Task set:
a) From the dog-breeding article, copy the passage starting with "Both have the" and going on through "situation, Brenna continues.".
b) Summarize the dog-breeding article in two sentences.
c) Write the next part of the dog-breeding article, picking up after its final sentence.

Source:
[Start]
In 2020, the Norwegian Society for Protection of Animals (NSPA) filed a complaint against the Norwegian Kennel Club (NKK), the Norwegian Bulldog Club, the Norwegian Cavalier Club and six breeders for violating section 25 of the Animal Welfare Act with regard to breeding. The defendants look forward to giving a thorough, factual account of the work done with organised dog breeding at the hearing, which will take place in November this year.
The Norwegian Society for Protection of Animals has gone public with a considerable amount of information concerning this case, and the NKK now sees the need to give a more balanced picture.
– We must ask the fundamental question of whether people in Norway want dog breeding to take place in controlled conditions and be done by responsible breeders, or whether it should take place without any kind of checks, says Torbjørn Brenna, CEO of the Norwegian Kennel Club.
Both have the same objective
‘The NKK puts dog welfare first, and our goal is that the dogs that are bred should be healthy ones that can live long, happy lives, and also bring happiness to their owners and society. The health issues are taken very seriously, and a lot of work is put into constantly improving the health situation, Brenna continues.
In this sense, there is no conflict between the NKK’s and NSPA’s objectives. Both organisations clearly wish to ensure good dog welfare and fit, healthy dogs.
Geir Lippestad, the lawyer representing the defendants, says that the case really doesn’t belong in the courts, but that he is looking forward to getting clarification for his clients.
– My general opinion is that the content of this civil action falls within the remit of the Norwegian parliament and relevant directorate, and it is not something that should be decided in a court of law. It is up to parliament to decide if a breed of dog should be banned. We are looking forward to having this case heard in court and presenting our arguments. I believe we have a very strong case, says Lippestad.
[End]
(Stored entries)
[Start]
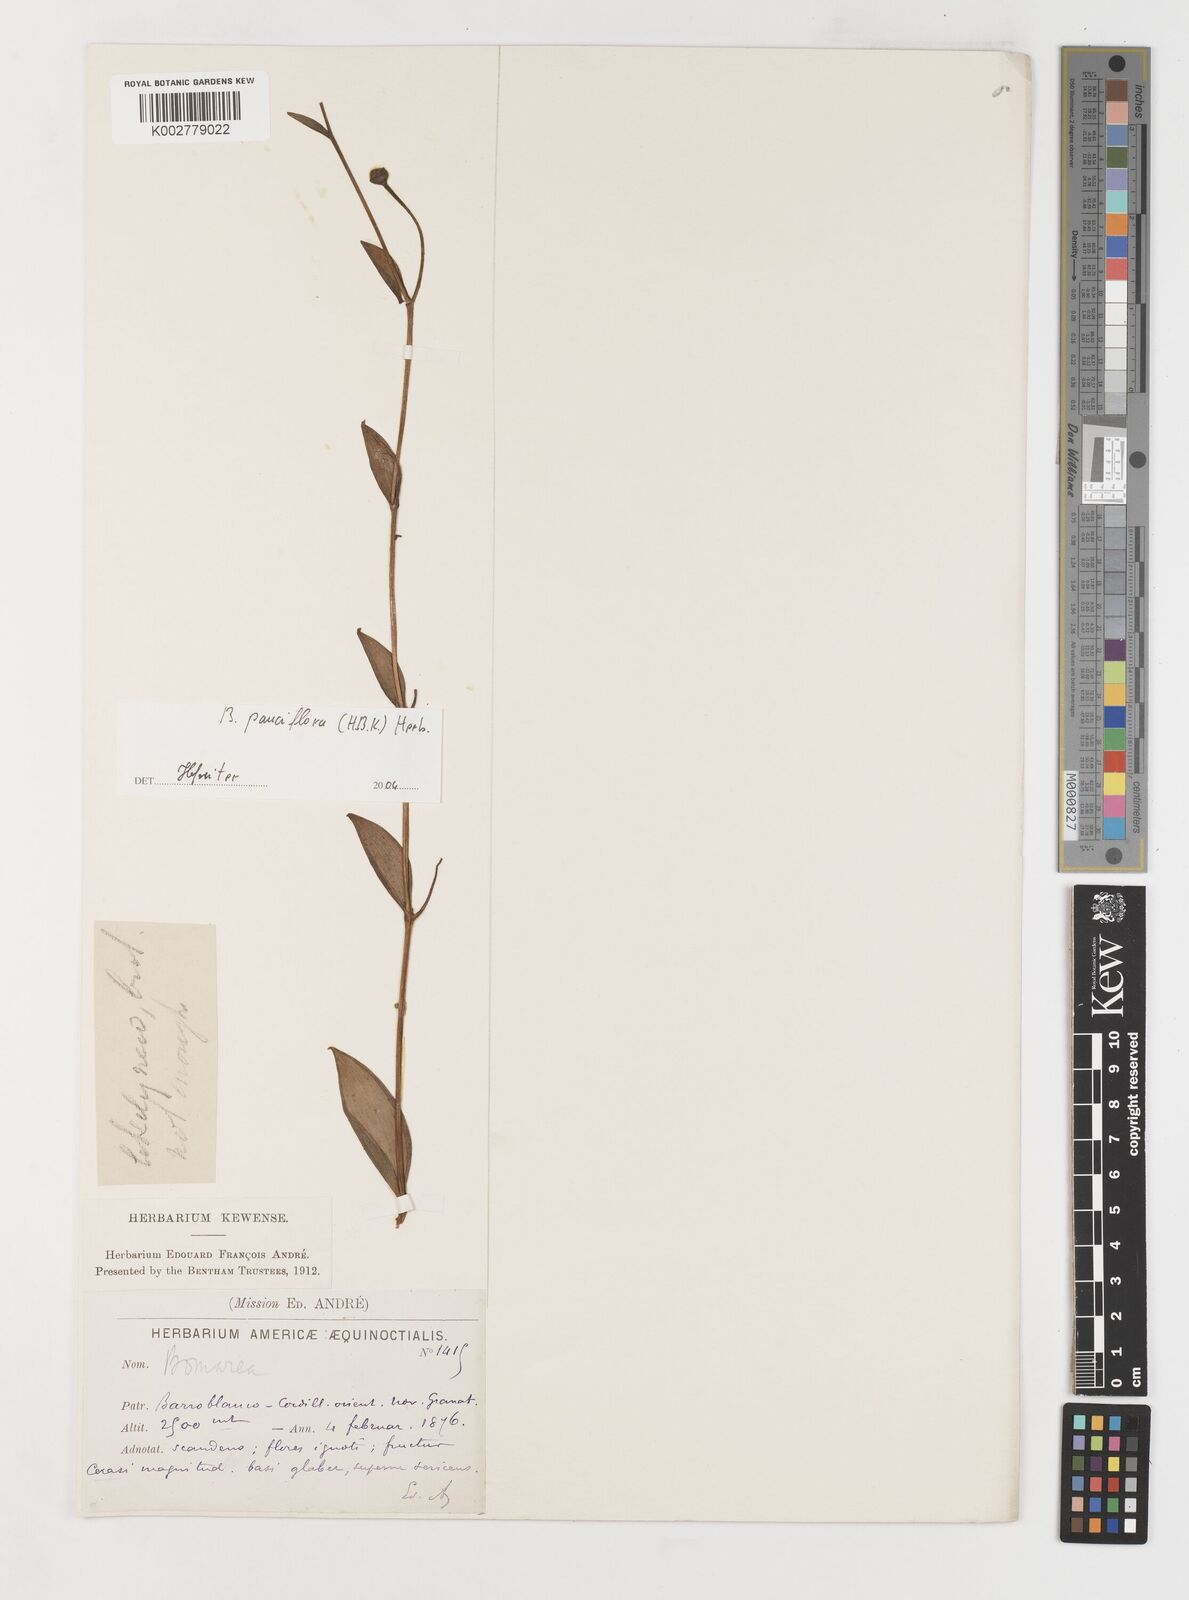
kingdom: Plantae
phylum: Tracheophyta
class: Liliopsida
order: Liliales
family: Alstroemeriaceae
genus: Bomarea
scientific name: Bomarea pauciflora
[End]
Responses to the tasks:
a)
Both have the same objective
‘The NKK puts dog welfare first, and our goal is that the dogs that are bred should be healthy ones that can live long, happy lives, and also bring happiness to their owners and society. The health issues are taken very seriously, and a lot of work is put into constantly improving the health situation, Brenna continues.

b) In 2020, the Norwegian Society for Protection of Animals filed a complaint against the Norwegian Kennel Club, the Norwegian Bulldog Club, the Norwegian Cavalier Club and six breeders for violating section 25 of the Animal Welfare Act with regard to breeding, and the hearing will take place in November. Kennel Club CEO Torbjørn Brenna says the club puts dog welfare first, while the defendants' lawyer, Geir Lippestad, argues that the matter belongs to parliament rather than the courts but says he believes his clients have a very strong case.

c)
Organised breeding with rules and regulations
– The NKK believes that the organised breeding of registered dogs is the way to go in order to achieve the objective of breeding ever fitter and healthier dogs. By breeding from dogs with known parents and known health status over several generations, there are better chances of being able to combine dogs with desirable traits, says Brenna.
The breeders who are part of the NKK system must observe a number of internal rules and regulations when it comes to breeding, and they also risk various sanctions if they break these rules. In addition, breeders can sign up for different courses and seminars to best learn how to breed robust dogs. The breeders who are active outside the NKK system are only subject to Norwegian laws, and there is no one with the authority to follow up on how these individuals operate.
Unorganised breeding behind closed doors
As the situation stands today, with no obligation to microchip dogs and no record available of the breeders operating outside the NKK system, unregistered breeding can in theory take place "behind closed doors".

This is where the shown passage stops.